Dans un café, retiré quelque peu, protégé des rumeurs de la rue, le même Arabe lit Antar, que j’écoutais déjà l’an passé. Quelques bancs à l’entrée ; sur le sol du café, des nattes. Là, tout un blanc peuple attentif est couché. Parmi tant de douce blancheur, rien ne luit, tout se fond, se confond ; la lumière assoupie enveloppe tout sans accroc ; elle semble une eau souple au cours lent, eau sans reflet, sans déchirure. – Celui qui lit Antar est très beau ; sa voix prend des sonorités triomphales. Parfois, écartant de ses yeux le livre qu’une bougie éclaire, il explique et commente un vers. Quand il lit, il scande le vers d’une main ; l’autre main, tout contre la bougie, tient le livre. Parfois un rire secoue la foule, pareil à celui, j’imagine, qui sur l’Olympe secouait la table des dieux ; c’est un bon mot d’Antar, quelque éclatant fait d’armes d’un Arabe. Captifs, déchus, les écouteurs trouvent un soulas, un répit et quelque aliment de splendeur au récit de leurs anciennes prouesses… Le lecteur précipite les mots ; sa voix roule comme un tambour ; on n’entend plus du vers que ses sonorités héroïques. Qu’ils étaient beaux, victorieux !

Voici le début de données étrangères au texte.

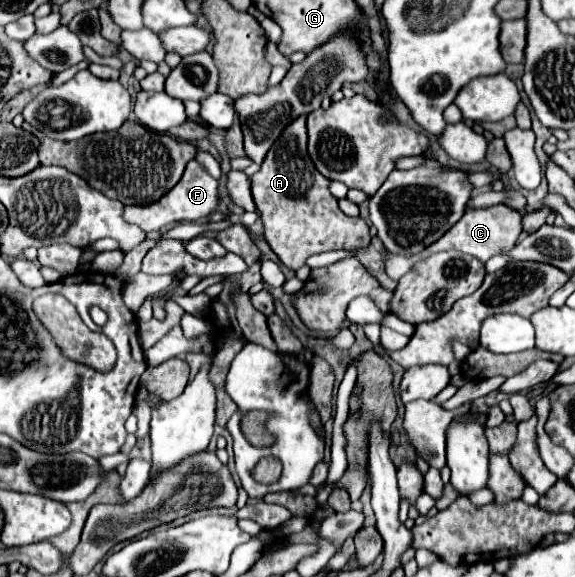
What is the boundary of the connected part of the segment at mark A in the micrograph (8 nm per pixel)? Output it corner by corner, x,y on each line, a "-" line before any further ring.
306,115
292,121
276,139
256,175
252,175
252,197
264,223
264,237
278,259
292,271
300,269
310,255
336,249
362,249
370,243
368,225
344,215
338,199
328,191
330,181
318,173
308,149

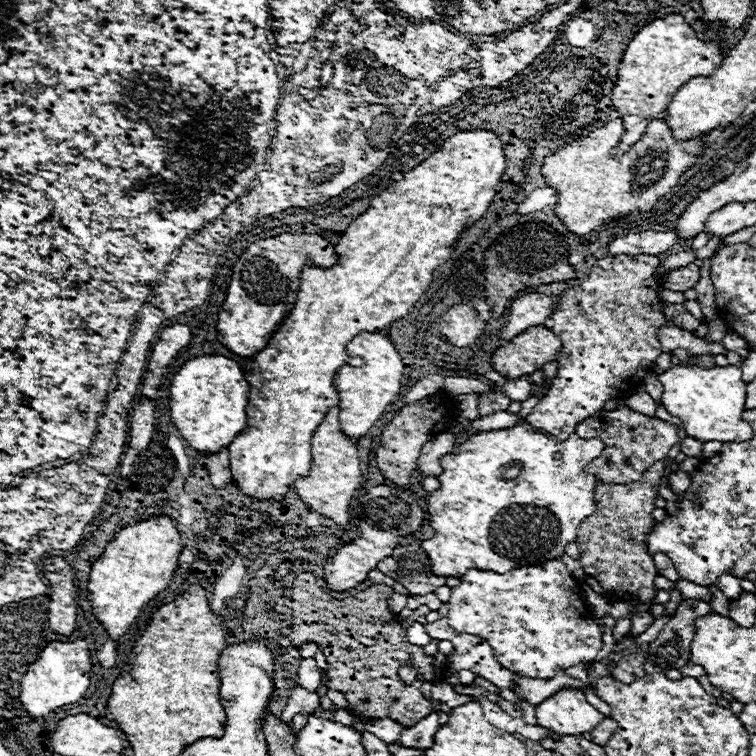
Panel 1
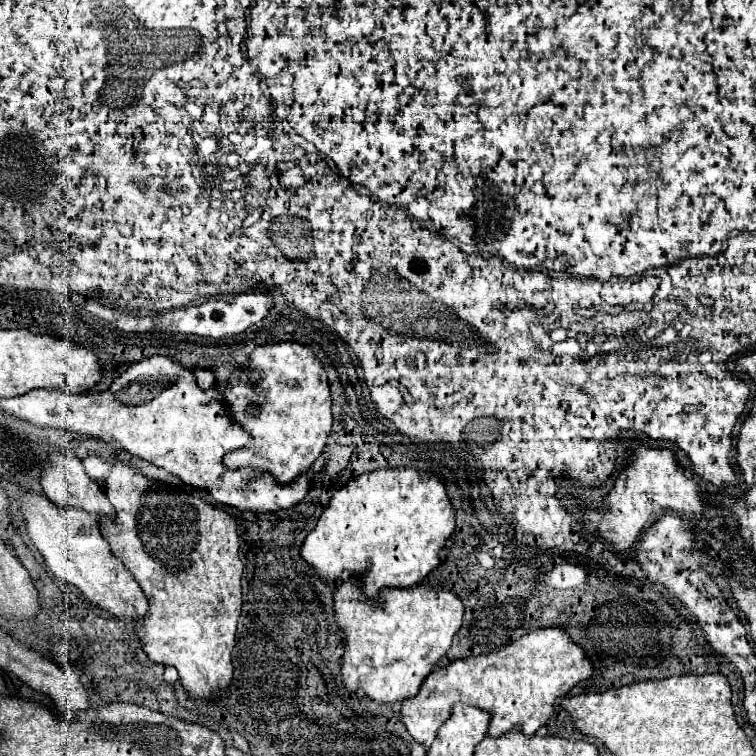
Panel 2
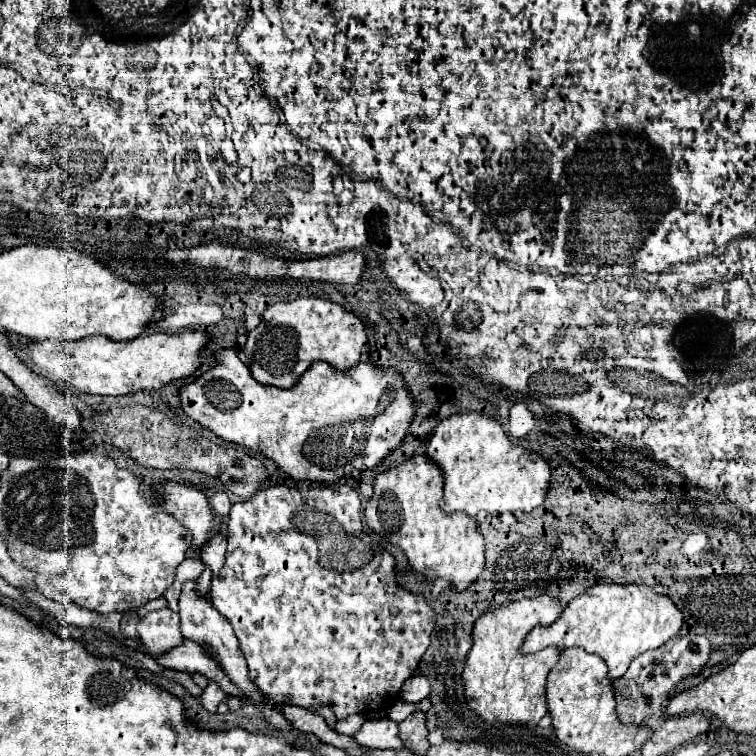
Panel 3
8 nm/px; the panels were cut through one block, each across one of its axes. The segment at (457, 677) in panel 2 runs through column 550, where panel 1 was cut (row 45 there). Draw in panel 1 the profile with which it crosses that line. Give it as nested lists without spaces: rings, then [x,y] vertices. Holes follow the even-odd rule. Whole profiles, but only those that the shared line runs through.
[[[668,14],[638,30],[622,56],[616,74],[618,80],[612,88],[612,104],[620,114],[626,130],[620,144],[616,146],[616,154],[628,152],[642,138],[646,126],[670,104],[670,98],[666,96],[672,96],[690,78],[710,76],[714,68],[722,64],[722,60],[724,56],[720,48],[714,42],[698,40],[696,32],[684,22],[680,14]]]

Délaissant pour un soir la foule et mes compagnons ténébreux, je vais m’asseoir avec Athman devant ce café plus petit, à ce que nous appellerions : la terrasse, – qui n’est ici qu’un banc de bois et qu’une table mal éclairée. Sidi M. nous y rejoint ; c’est un Arabe de Touggourt, bien mis, disert, à la barbe soignée. Il connaît le désert des confins du Maroc à ceux de la Tripolitaine. Il parle d’In-Salah, des Touaregs. Sa voix est musicale ; il prononce si bien chaque mot, que parfois je crois le comprendre. Athman traduit.

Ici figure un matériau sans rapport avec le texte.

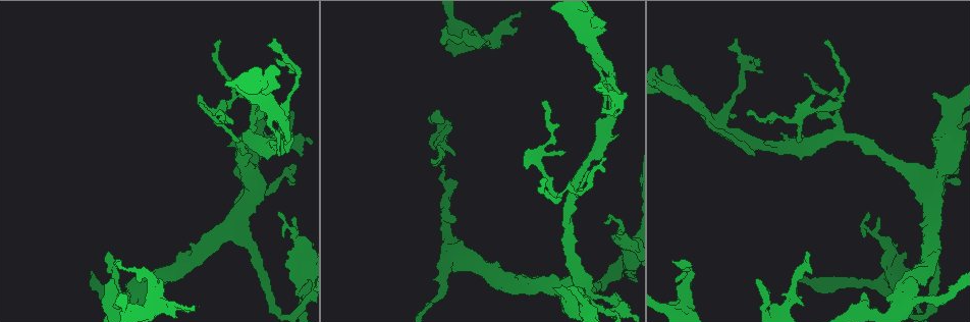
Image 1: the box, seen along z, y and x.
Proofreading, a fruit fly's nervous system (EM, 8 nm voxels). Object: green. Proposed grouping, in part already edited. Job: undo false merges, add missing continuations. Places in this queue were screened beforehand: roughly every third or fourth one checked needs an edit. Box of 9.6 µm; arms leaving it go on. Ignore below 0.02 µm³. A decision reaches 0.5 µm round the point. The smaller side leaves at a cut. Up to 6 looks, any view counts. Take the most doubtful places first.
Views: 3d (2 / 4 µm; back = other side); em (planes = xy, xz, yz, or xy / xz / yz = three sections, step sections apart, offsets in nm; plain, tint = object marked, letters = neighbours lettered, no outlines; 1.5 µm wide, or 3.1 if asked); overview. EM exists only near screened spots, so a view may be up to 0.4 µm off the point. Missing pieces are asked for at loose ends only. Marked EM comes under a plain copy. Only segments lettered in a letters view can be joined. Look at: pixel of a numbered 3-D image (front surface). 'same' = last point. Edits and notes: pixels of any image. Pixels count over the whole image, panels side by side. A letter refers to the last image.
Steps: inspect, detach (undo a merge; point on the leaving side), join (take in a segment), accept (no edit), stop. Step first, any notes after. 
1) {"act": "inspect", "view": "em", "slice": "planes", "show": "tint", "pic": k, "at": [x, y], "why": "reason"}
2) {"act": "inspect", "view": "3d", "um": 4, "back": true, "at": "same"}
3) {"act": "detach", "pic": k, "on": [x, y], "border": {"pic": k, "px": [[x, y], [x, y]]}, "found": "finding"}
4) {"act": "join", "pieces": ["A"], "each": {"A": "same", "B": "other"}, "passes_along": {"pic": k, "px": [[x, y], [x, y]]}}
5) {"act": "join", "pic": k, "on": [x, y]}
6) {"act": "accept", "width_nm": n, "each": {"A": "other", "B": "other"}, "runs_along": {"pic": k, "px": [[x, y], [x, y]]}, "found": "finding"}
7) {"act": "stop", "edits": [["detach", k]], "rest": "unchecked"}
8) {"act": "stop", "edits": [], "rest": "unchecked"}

{"act": "inspect", "view": "em", "slice": "xz", "step": 4, "show": "letters", "pic": 1, "at": [486, 44], "why": "free end"}

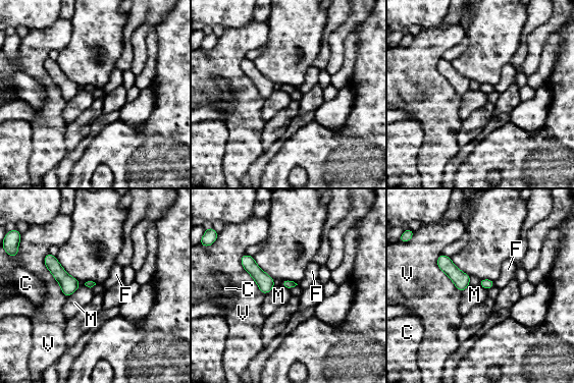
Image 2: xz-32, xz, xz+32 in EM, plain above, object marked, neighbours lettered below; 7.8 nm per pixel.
{"act": "inspect", "view": "em", "slice": "planes", "show": "letters", "at": "same", "why": "cut it another way"}

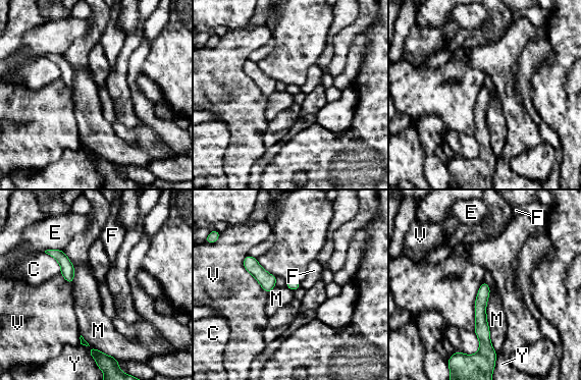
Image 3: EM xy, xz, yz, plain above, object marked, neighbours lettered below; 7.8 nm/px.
{"act": "accept", "each": {"C": "other", "E": "other", "F": "other", "M": "other", "V": "other", "Y": "other"}, "runs_along": {"pic": 3, "px": [[484, 285], [481, 300], [481, 348]]}, "found": "none of them fits"}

Sidi M. est savant ; c’est-à-dire qu’à propos de tout il cite un texte ; plus le texte est ancien, plus il est vénéré. Il croit à chaque fable arabe ; il n’écoute rien des roumis.
Tous les savants que j’ai rencontrés en Algérie en sont là ; et quand Athman « s’instruit », je sais ce que cela veut dire : au lieu de préciser des questions, recueillir inopinément toute une tradition de réponses. Et cela leur suffit pour les remplir de suffisance. – Ce qu’on appelait science, au Moyen Âge, c’était cela.
– « As-tu lu, me dit Athman, dans les Mille Nuits, l’histoire de la Docte Princesse ? Eh bien ! tu vois s’il y en a de la science, là-dedans ! »
Comme je questionnais Sidi M. sur les rapports entre Arabes et Touaregs : – Ceux-ci, me dit-il à travers Athman, n’aiment point les Arabes, les attaquent souvent ; les Arabes les craignent beaucoup.
– Mais pourtant on en voit dans les villes du Souf ?
– Ils reconnaissent, reprend-il, le marabout d’Amich, parce qu’il a fait contre eux un miracle. Tout seul, sur sa jument, il est sorti pour faire face aux Touaregs montés sur quatre-vingts méharis. Les Touaregs ont tiré sur lui, mais les flèches, tu comprends, en touchant la jument, elles devenaient comme molles du bout et tombaient toutes à terre.